Project proposal (English):
Good Sex
Dutch public debate and academic research about youth and sexuality have become ethnicized. In both
debate and research, there is a persistent focus on dangerous or risky sex, loveless, transactional sex,
simply too much or too little sex among very specific groups of ethnic youth. Moral panics around youth
and sexuality of the last decades have centered, for instance, on Moroccan lover boys, or transactional
sex taking place in largely ‘black’ neighborhoods. Not only are these tropes deeply political - they allow a
certain ‘us’ to define ourselves against ethnic Others, who are having ‘bad’ sex – but they also make the
ways diverse youth themselves understand, negotiate and assess sex and sexuality invisible.
We propose an opposite focus in this research: by examining how youth themselves define, perform,
and negotiate ‘good sex’, we aim to trace how youth themselves couple ‘ethnicity’ with good sexual
practices and identities. We define sexual practices broadly to include discursive and embodied,
meaningful practices that go into producing a sexual self. How do youth define and perform ‘good’
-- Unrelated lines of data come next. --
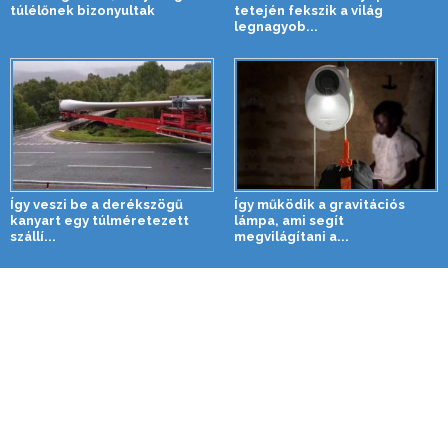
túlélőnek bizonyultak
tetején fekszik a világ
legnagyob...
Így veszi be a derékszögű
Így működik a gravitációs
kanyart egy túlméretezett
lámpa, ami segít
szállí...
megvilágítani a...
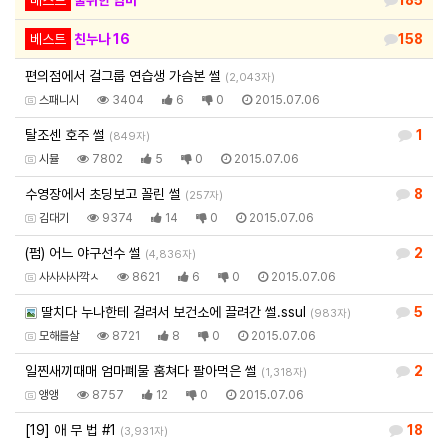
베스트
친누나 16
158
편의점에서 걸그룹 연습생 가슴본 썰
(2,043자)
스패니시
3404
6
0
2015.07.06
탈조센 호주 썰
1
(849자)
시뮬
7802
5
0
2015.07.06
수영장에서 초딩보고 꼴린 썰
8
(257자)
김대기
9374
14
0
2015.07.06
(펌) 어느 야구선수 썰
2
(4,836자)
사사사사깍ㅅ
8621
6
0
2015.07.06
딸치다 누나한테 걸려서 보건소에 끌려간 썰.ssul
5
(983자)
모해를살
8721
8
0
2015.07.06
일찐새끼때매 엄마폐물 훔쳐다 팔아먹은 썰
2
(1,318자)
앵앵
8757
12
0
2015.07.06
[19] 애 무 법 #1
18
(3,931자)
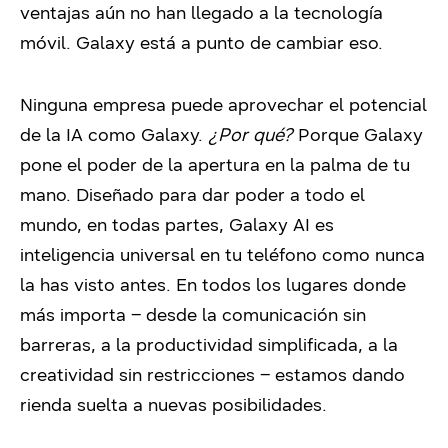
ventajas aún no han llegado a la tecnología
móvil. Galaxy está a punto de cambiar eso.
Ninguna empresa puede aprovechar el potencial
de la IA como Galaxy.
¿Por qué?
Porque Galaxy
pone el poder de la apertura en la palma de tu
mano. Diseñado para dar poder a todo el
mundo, en todas partes, Galaxy AI es
inteligencia universal en tu teléfono como nunca
la has visto antes. En todos los lugares donde
más importa – desde la comunicación sin
barreras, a la productividad simplificada, a la
creatividad sin restricciones – estamos dando
rienda suelta a nuevas posibilidades.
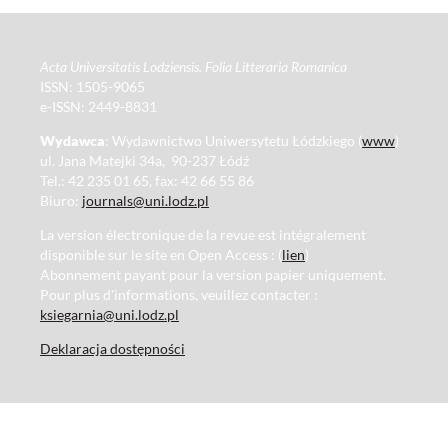
Acta Universitatis Lodziensis. Folia Litteraria Romanica
ISSN: 1505-9065
e-ISSN: 2449-8831
Wydawca
: Wydawnictwo Uniwersytetu Łódzkiego (
www
)
ul. Jana Matejki 34a, 90-237 Łódź
Tel.: 42 235 01 65, fax: 42 66 55 86
Biuro:
journals@uni.lodz.pl
La version électronique de la revue est intégralement
disponible sur le site en Open Access : (
lien
)
Abonnement payant pour la version papier uniquement.
Pour plus d'informations, veuillez contacter :
ksiegarnia@uni.lodz.pl
Deklaracja dostępności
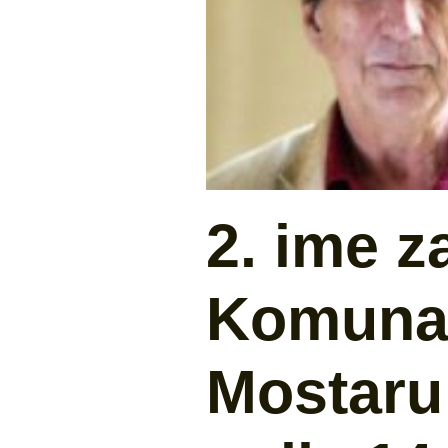
2. ime z
Komunal
Mostaru 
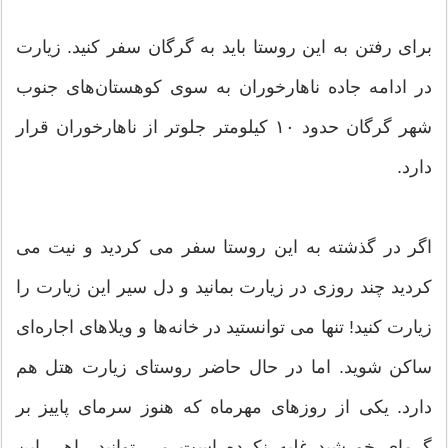
برای رفتن به این روستا باید به گرگان سفر کنید. زیارت
در ادامه جاده ناهارخوران به سوی کوهستان‌های جنوب
شهر گرگان حدود ۱۰ کیلومتر جلوتر از ناهارخوران قرار
دارد.
اگر در گذشته به این روستا سفر می کردید و نیت می
کردید چند روزی در زیارت بمانید و دل سیر این زیارت را
زیارت کنید! تنها می توانستید در خانه‌ها و ویلاهای اجاره‌ای
ساکن شوید. اما در حال حاضر روستای زیارت هتل هم
دارد. یکی از روزهای مهرماه که هنوز سرمای پاییز بر
گرمای خورشید غلبه نکرده است می توانید راهی این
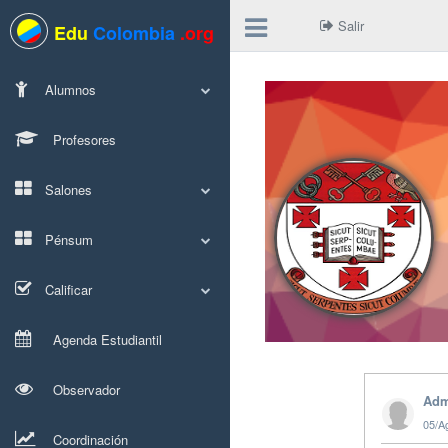
Salir
Edu
Colombia
.org
Alumnos
Profesores
Salones
Pénsum
Calificar
Agenda Estudiantil
Observador
Adm
05/A
Coordinación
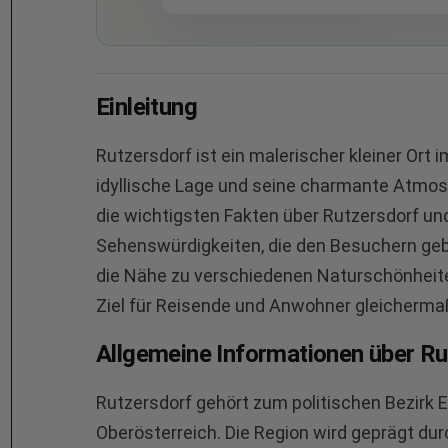
Einleitung
Rutzersdorf ist ein malerischer kleiner Ort
idyllische Lage und seine charmante Atmosp
die wichtigsten Fakten über Rutzersdorf un
Sehenswürdigkeiten, die den Besuchern geb
die Nähe zu verschiedenen Naturschönheit
Ziel für Reisende und Anwohner gleicherma
Allgemeine Informationen über Ru
Rutzersdorf gehört zum politischen Bezirk Ef
Oberösterreich. Die Region wird geprägt dur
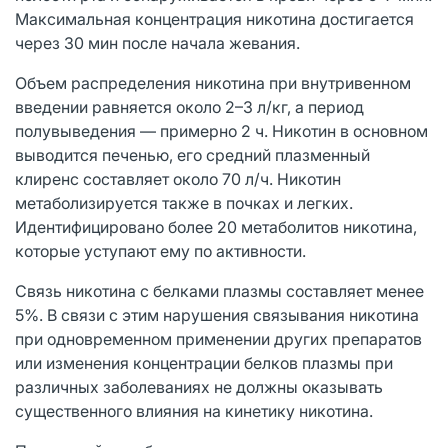
Максимальная концентрация никотина достигается
через 30 мин после начала жевания.
Объем распределения никотина при внутривенном
введении равняется около 2–3 л/кг, а период
полувыведения — примерно 2 ч. Никотин в основном
выводится печенью, его средний плазменный
клиренс составляет около 70 л/ч. Никотин
метаболизируется также в почках и легких.
Идентифицировано более 20 метаболитов никотина,
которые уступают ему по активности.
Связь никотина с белками плазмы составляет менее
5%. В связи с этим нарушения связывания никотина
при одновременном применении других препаратов
или изменения концентрации белков плазмы при
различных заболеваниях не должны оказывать
существенного влияния на кинетику никотина.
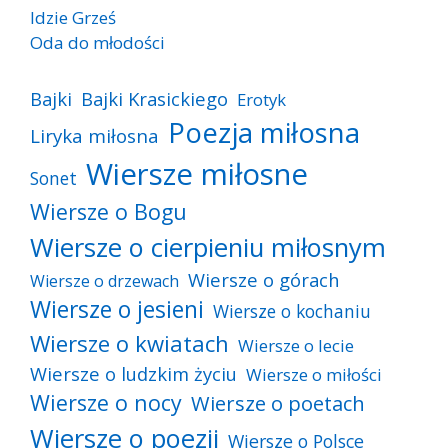
Idzie Grześ
Oda do młodości
Bajki
Bajki Krasickiego
Erotyk
Poezja miłosna
Liryka miłosna
Wiersze miłosne
Sonet
Wiersze o Bogu
Wiersze o cierpieniu miłosnym
Wiersze o górach
Wiersze o drzewach
Wiersze o jesieni
Wiersze o kochaniu
Wiersze o kwiatach
Wiersze o lecie
Wiersze o ludzkim życiu
Wiersze o miłości
Wiersze o nocy
Wiersze o poetach
Wiersze o poezji
Wiersze o Polsce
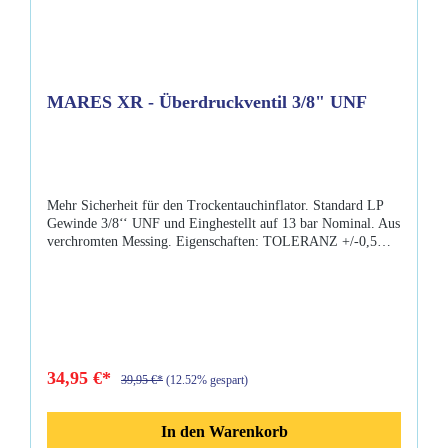
MARES XR - Überdruckventil 3/8" UNF
Mehr Sicherheit für den Trockentauchinflator. Standard LP
Gewinde 3/8‘‘ UNF und Einghestellt auf 13 bar Nominal. Aus
verchromten Messing. Eigenschaften: TOLERANZ +/-0,5
BAR STANDARD ATEMREGLERFEDER
34,95 €*
39,95 €*
(12.52% gespart)
In den Warenkorb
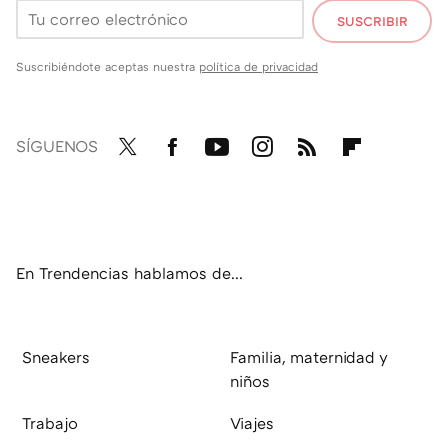
SUSCRIBIR
Suscribiéndote aceptas nuestra
política de privacidad
SÍGUENOS
Twit
Fac
You
Inst
RSS
Flip
ter
ebo
tub
agr
boa
ok
e
am
rd
En Trendencias hablamos de...
Sneakers
Familia, maternidad y
niños
Trabajo
Viajes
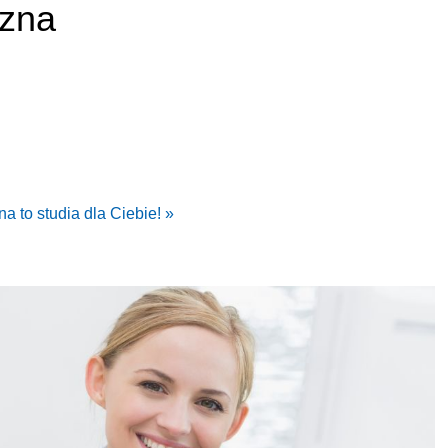
czna
a to studia dla Ciebie! »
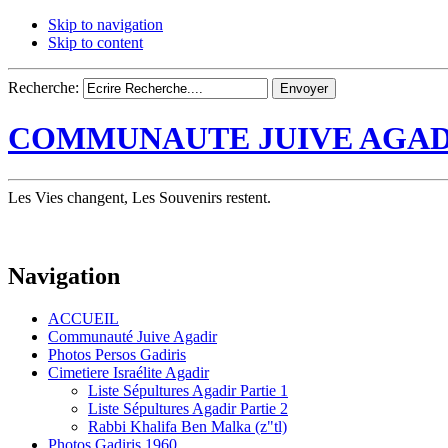
Skip to navigation
Skip to content
Recherche:
COMMUNAUTE JUIVE AGAD
Les Vies changent, Les Souvenirs restent.
Navigation
ACCUEIL
Communauté Juive Agadir
Photos Persos Gadiris
Cimetiere Israélite Agadir
Liste Sépultures Agadir Partie 1
Liste Sépultures Agadir Partie 2
Rabbi Khalifa Ben Malka (z"tl)
Photos Gadiris 1960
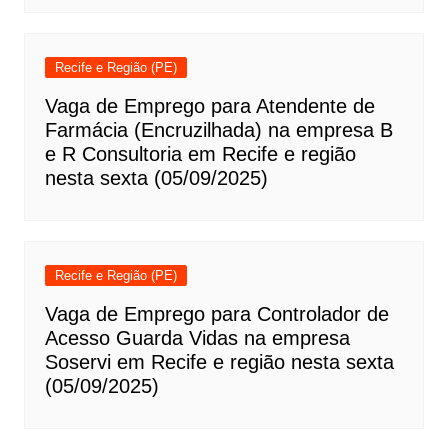
Recife e Região (PE)
Vaga de Emprego para Atendente de
Farmácia (Encruzilhada) na empresa B
e R Consultoria em Recife e região
nesta sexta (05/09/2025)
Recife e Região (PE)
Vaga de Emprego para Controlador de
Acesso Guarda Vidas na empresa
Soservi em Recife e região nesta sexta
(05/09/2025)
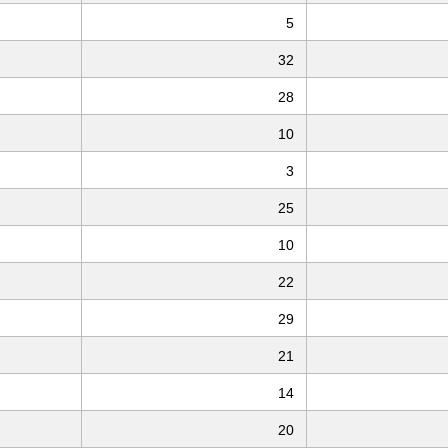
5
32
28
10
3
25
10
22
29
21
14
20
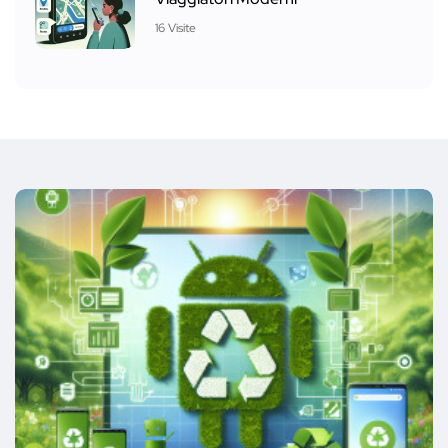
16 Visite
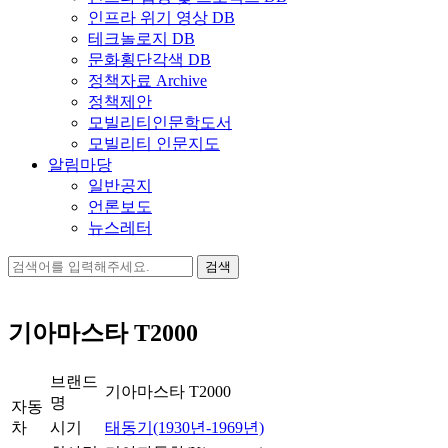
인프라 위기 영상 DB
테크놀로지 DB
문화횡단각색 DB
정책자료 Archive
정책제안
모빌리티인문학도서
모빌리티 인문지도
알림마당
일반공지
언론보도
뉴스레터
검
색:
기아마스타 T2000
브랜드
기아마스타 T2000
명
자동
차
시기
태동기(1930년-1969년)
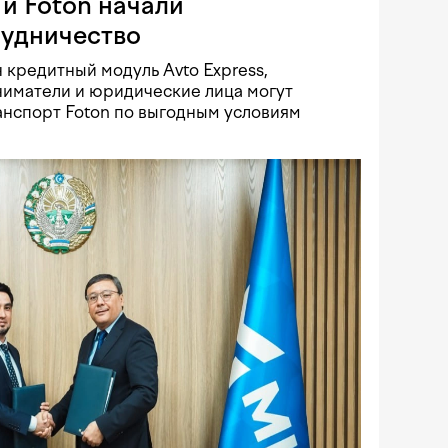
и Foton начали
рудничество
 кредитный модуль Avto Express,
иматели и юридические лица могут
нспорт Foton по выгодным условиям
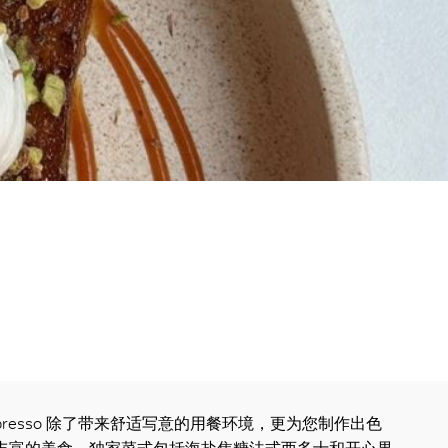
ove Espresso 除了带来舒适写意的用餐环境，更为您制作出色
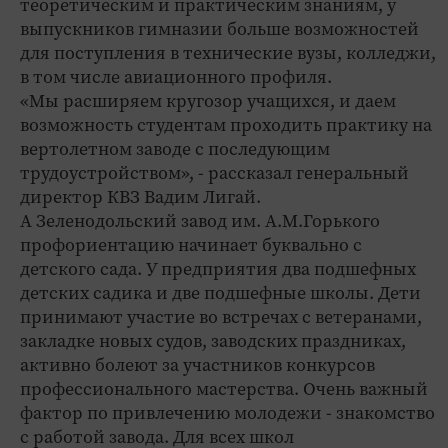
теоретическим и практическим знаниям, у
выпускников гимназии больше возможностей
для поступления в технические вузы, колледжи,
в том числе авиационного профиля.
«Мы расширяем кругозор учащихся, и даем
возможность студентам проходить практику на
вертолетном заводе с последующим
трудоустройством», - рассказал генеральный
директор КВЗ Вадим Лигай.
А Зеленодольский завод им. А.М.Горького
профориентацию начинает буквально с
детского сада. У предприятия два подшефных
детских садика и две подшефные школы. Дети
принимают участие во встречах с ветеранами,
закладке новых судов, заводских праздниках,
активно болеют за участников конкурсов
профессионального мастерства. Очень важный
фактор по привлечению молодежи - знакомство
с работой завода. Для всех школ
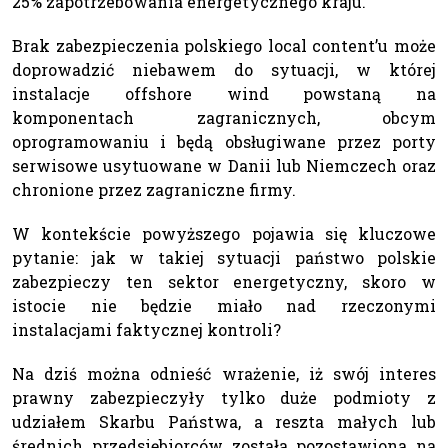
25% zapotrzebowania energetycznego kraju.
Brak zabezpieczenia polskiego local content’u może
doprowadzić niebawem do sytuacji, w której
instalacje offshore wind powstaną na
komponentach zagranicznych, obcym
oprogramowaniu i będą obsługiwane przez porty
serwisowe usytuowane w Danii lub Niemczech oraz
chronione przez zagraniczne firmy.
W kontekście powyższego pojawia się kluczowe
pytanie: jak w takiej sytuacji państwo polskie
zabezpieczy ten sektor energetyczny, skoro w
istocie nie będzie miało nad rzeczonymi
instalacjami faktycznej kontroli?
Na dziś można odnieść wrażenie, iż swój interes
prawny zabezpieczyły tylko duże podmioty z
udziałem Skarbu Państwa, a reszta małych lub
średnich przedsiębiorców została pozostawiona na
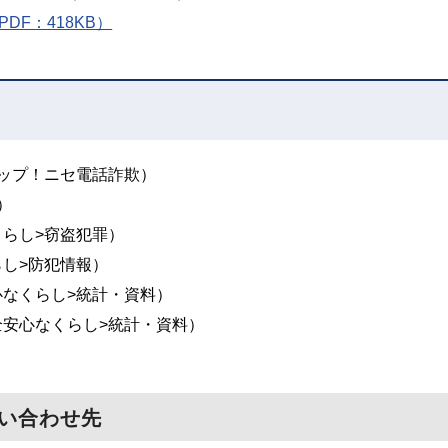
DF：418KB）
ップ！ニセ電話詐欺）
）
らし>窃盗犯罪）
し>防犯情報）
心なくらし>統計・資料）
全安心なくらし>統計・資料）
い合わせ先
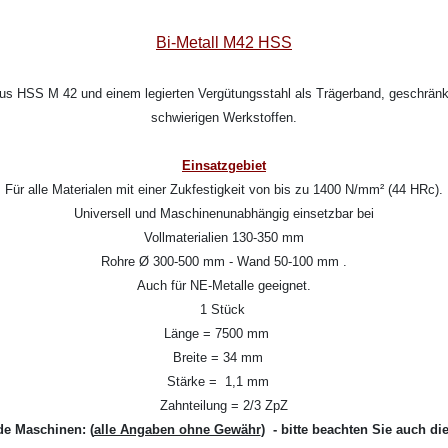
Bi-Metall M42 HSS
aus HSS M 42 und einem legierten Vergütungsstahl als Trägerband, geschränkt
schwierigen Werkstoffen.
Einsatzgebiet
Für alle Materialen mit einer Zukfestigkeit von bis zu 1400 N/mm² (44 HRc).
Universell und Maschinenunabhängig einsetzbar bei
Vollmaterialien 130-350 mm
Rohre Ø 300-500 mm - Wand 50-100 mm .
Auch für NE-Metalle geeignet.
1 Stück
Länge = 7500 mm
Breite = 34 mm
Stärke = 1,1 mm
Zahnteilung = 2/3 ZpZ
de Maschinen:
(
alle Angaben ohne Gewähr
) - bitte beachten Sie auch di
sex(uality)? Is ‘good sex(uality)’ an unproblematic notion, or is it multiple, heterogeneous, and
situationally defined? Are there diversities and ‘varieties of goodness’? What (sub)cultural repertoires
do youth draw on in their negotiations of good sex? With which actors are youth implicitly or explicitly
conversing in their negotiations of good sexual practices and identities? Doing so, we will trace the more
or less explicit normativities of their sexual practices, assuming this will unearth a diversity of emic,
situated sexual ethics.
Our empirical work concentrates, first, on parties and festivities: places where sexuality in the broadest
sense (flirting, dancing, making the body attractive and desirable, meeting potential love and sex
partners) is performed and negotiated. We include the ethnically marked ‘ethnoparties’, as ethnicity is
explicitly evoked in the symbolic production of these spaces, but also the ethnically ‘neutral’ festivities
of (largely) white youth, such as fraternity and sorority parties, or carnival. The main researcher will
make extended observations in these social spaces, but will also use these to create a network of
informants. These informants will contribute to a second and innovative method drawn on in this
research: a mass observation research design. Here, youth will be asked to become voluntary
correspondents, who regularly report to the researcher about their thoughts, observations, and
experiences with good sex for the duration of the research project.
As such the research offer both a theoretical innovation by focusing on a diversity of ‘good’ sexual
practices and situated ethics, and a societal innovation by providing health care professionals with an
understanding of ‘best practices’ among youth. Indeed, if Foucault taught us why ‘bad’ sex is a public
problem, our research aims to understand sexuality, in all its multiplicity and diversity, as a public good.